§ **Required action**: Give back the entries exactly as they read, leaving each image out.

§ **Records provided**:
___

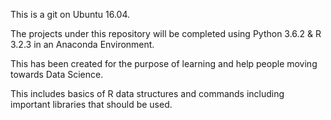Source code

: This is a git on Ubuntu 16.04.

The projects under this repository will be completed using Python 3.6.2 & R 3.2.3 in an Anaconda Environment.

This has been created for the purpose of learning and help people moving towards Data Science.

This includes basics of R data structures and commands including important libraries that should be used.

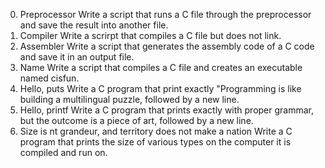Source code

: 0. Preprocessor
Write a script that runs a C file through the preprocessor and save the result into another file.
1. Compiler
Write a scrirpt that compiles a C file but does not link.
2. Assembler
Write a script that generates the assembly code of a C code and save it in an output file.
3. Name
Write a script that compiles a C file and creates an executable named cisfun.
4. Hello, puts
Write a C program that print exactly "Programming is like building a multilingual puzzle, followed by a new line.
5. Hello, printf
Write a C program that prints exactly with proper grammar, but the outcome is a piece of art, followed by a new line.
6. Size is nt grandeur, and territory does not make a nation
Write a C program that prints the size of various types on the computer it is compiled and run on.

___

§ **Answer for this exercise**:
Source code

: This is a git on Ubuntu 16.04.

The projects under this repository will be completed using Python 3.6.2 & R 3.2.3 in an Anaconda Environment.

This has been created for the purpose of learning and help people moving towards Data Science.

This includes basics of R data structures and commands including important libraries that should be used.

Source code

: 0. Preprocessor
Write a script that runs a C file through the preprocessor and save the result into another file.
1. Compiler
Write a scrirpt that compiles a C file but does not link.
2. Assembler
Write a script that generates the assembly code of a C code and save it in an output file.
3. Name
Write a script that compiles a C file and creates an executable named cisfun.
4. Hello, puts
Write a C program that print exactly "Programming is like building a multilingual puzzle, followed by a new line.
5. Hello, printf
Write a C program that prints exactly with proper grammar, but the outcome is a piece of art, followed by a new line.
6. Size is nt grandeur, and territory does not make a nation
Write a C program that prints the size of various types on the computer it is compiled and run on.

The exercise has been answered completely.